In the Subway Station, Being Nice Gets You Nowhere

Filed under fun times on the subway, living in new york sucks so hard, my uber-confrontational personality

After work the other day, I was heading to my boyfriend’s apartment and exited the train at Grand Central. There was a throng of people gathered at the staircase on the platform, being inconsiderate to each other as usual. A man with a guitar case had been waiting by the stairs for someone to let him up for as long as I’d been waiting patiently toward the back of the mass, so when it was my turn to step onto the first stair, I held back for a second and motioned for him to go ahead. He smiled and thanked me, and I was left feeling like the greatest American hero, as my boyfriend says.

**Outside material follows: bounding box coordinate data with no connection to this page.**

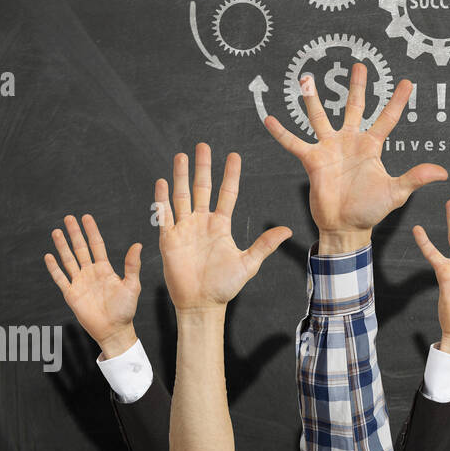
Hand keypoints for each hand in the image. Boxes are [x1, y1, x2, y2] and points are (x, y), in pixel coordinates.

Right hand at [44, 214, 141, 358]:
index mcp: (105, 269)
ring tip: (56, 231)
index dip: (91, 231)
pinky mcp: (71, 294)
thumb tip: (138, 245)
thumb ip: (132, 266)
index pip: (96, 245)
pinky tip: (49, 256)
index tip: (86, 217)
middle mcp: (91, 273)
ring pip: (68, 260)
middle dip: (74, 233)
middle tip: (68, 218)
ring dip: (62, 246)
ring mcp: (79, 282)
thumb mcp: (132, 285)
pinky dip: (54, 267)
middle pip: (80, 248)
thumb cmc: (126, 309)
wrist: (114, 330)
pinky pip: (60, 278)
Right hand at [155, 144, 291, 312]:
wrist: (202, 304)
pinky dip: (162, 199)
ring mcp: (184, 229)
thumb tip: (287, 230)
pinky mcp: (168, 240)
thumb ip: (264, 244)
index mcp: (221, 226)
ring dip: (181, 176)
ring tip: (181, 156)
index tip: (234, 156)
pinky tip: (162, 182)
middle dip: (202, 167)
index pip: (226, 193)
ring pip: (182, 196)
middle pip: (201, 188)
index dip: (230, 175)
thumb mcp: (248, 263)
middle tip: (203, 146)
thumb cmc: (225, 286)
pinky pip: (164, 216)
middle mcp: (202, 223)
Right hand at [264, 63, 446, 253]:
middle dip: (357, 86)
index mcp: (371, 147)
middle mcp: (350, 142)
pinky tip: (269, 119)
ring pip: (319, 117)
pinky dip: (281, 133)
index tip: (408, 82)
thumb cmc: (371, 210)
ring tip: (306, 77)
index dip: (397, 101)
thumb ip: (416, 178)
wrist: (346, 227)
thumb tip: (443, 172)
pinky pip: (294, 143)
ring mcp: (329, 148)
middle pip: (354, 107)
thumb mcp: (396, 193)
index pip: (387, 119)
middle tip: (360, 64)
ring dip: (312, 98)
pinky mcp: (312, 160)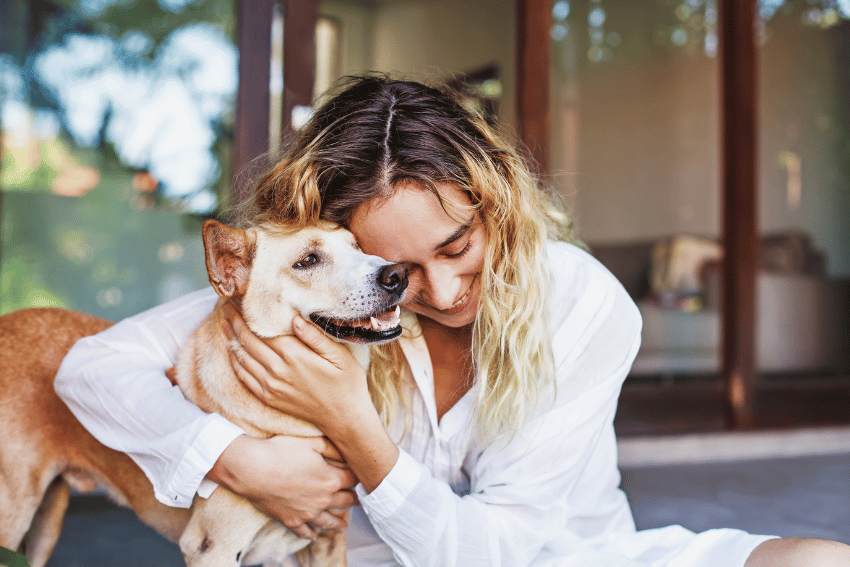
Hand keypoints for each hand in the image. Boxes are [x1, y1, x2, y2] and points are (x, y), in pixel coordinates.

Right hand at [207, 434, 356, 539]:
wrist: (252, 470)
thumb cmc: (281, 452)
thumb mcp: (311, 442)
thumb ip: (332, 447)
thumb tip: (347, 451)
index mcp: (331, 479)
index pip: (353, 479)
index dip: (358, 476)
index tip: (361, 476)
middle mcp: (323, 500)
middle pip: (346, 501)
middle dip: (353, 499)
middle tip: (358, 500)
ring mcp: (307, 513)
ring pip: (328, 521)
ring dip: (338, 523)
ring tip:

Then, on my way up the staircase from the station to the street, a woman was coming down on the wrong side. I find that sort of thing ridiculous in normal polite society, but in a city where we’re all two centimeters from colliding with one another, it’s totally inexcusable. I was going to give her the what-for, but then I thought, “Hey, it’s raining, and if I’m nice to the guitar guy AND the wrong-side lady, my karma will be off the chart.” Not that I believe in that sort of thing.

But as soon as I was through congratulating myself on being a true humanitarian, the woman thrust her Strawberry shopping bags in front of her, lifted her chin, and said haughtily, “Clear the way! Clear the way!”

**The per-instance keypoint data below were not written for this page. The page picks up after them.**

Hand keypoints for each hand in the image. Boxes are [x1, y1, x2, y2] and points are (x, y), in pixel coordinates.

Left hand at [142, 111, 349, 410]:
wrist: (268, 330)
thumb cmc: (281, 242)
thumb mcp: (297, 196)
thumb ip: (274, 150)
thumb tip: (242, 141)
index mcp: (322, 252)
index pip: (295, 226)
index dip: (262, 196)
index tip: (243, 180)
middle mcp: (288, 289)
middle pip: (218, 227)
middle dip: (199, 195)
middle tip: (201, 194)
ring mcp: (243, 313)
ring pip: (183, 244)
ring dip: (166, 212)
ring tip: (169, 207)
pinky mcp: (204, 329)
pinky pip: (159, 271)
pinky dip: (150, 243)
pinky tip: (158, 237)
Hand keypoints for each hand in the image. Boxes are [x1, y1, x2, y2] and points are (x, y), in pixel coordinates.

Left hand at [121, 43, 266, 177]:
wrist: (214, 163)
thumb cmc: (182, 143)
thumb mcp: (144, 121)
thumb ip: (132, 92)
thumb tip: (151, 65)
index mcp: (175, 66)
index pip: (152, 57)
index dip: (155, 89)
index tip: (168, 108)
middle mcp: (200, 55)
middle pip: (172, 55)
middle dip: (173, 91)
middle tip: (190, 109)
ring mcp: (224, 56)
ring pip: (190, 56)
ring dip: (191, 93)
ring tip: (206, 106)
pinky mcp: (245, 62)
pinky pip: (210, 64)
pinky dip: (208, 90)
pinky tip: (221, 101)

She’s lucky she didn’t say it ten seconds earlier, because you can bet I would’ve planted myself right in front of her until the smell of the halal cart outside the station became too tempting around nightfall, but as she was right beside me by that point, I could only say, “You are a bitch!”, but she kept on walking down the stairs, and people kept on moving out of the way for her.

Funny that the only time New Yorkers are nice, it’s for people who don’t deserve it.

(also posted on Examiner) (who pays me when you read my articles, I should mention) (in case you were thinking about not clicking on that link)


  1. Kelly says:

    I must say, the one and only time I’ve been to New York City (six years ago), not one single person was anything less than extraordinarily friendly and/or helpful.

    Perfect example: I was shopping in the West Village, and I asked the salesgirl how to get to Magnolia Bakery from where I was.


    I know, I know, they say New Yorkers are nice to tourists but shitty to each other. But I can tell you right now, we aren’t THAT nice to tourists in Shreveport, Louisiana. (And yes, we do actually have tourists. Remember, anything’s legal in Louisiana if you have enough money.)

    I would like to be a tourist in New York City for the REST of my LIFE.

    • Tracey says:

      Kelly has a point, here. Why are actual New Yorkers so careful to try to not look like tourists so they can fit in with the cool kids, while the tourists are the ones everyone is nicer to?

      Maybe the smartest New Yorkers are the ones who have lived there for years, but still ask people on the street how you get to the Statue of Liberty.

    • Mark says:

      I think the concept of defining who New Yorkers are or what they are like is silly for the simple reason that the nature of the city is diversity. We have assholes and incredibly kind people alike. It’s not an either/or deal; it’s an all-of-the-above.

      That being said, living in the city for years can turn incredibly kind people into being just a little bit tougher. I know this Southern girl who used to walk with a saunter, until this saunter garnered her a little too much attention. And thus, she changed the way she walks, so as not to attract unwanted attention. And I, who would never think to do this before, will elbow-check tourists when riding my bike across the Brooklyn Bridge when they wander their way into the bike lane without regard for the fact that I could seriously injure them & they need to fucking pay attention.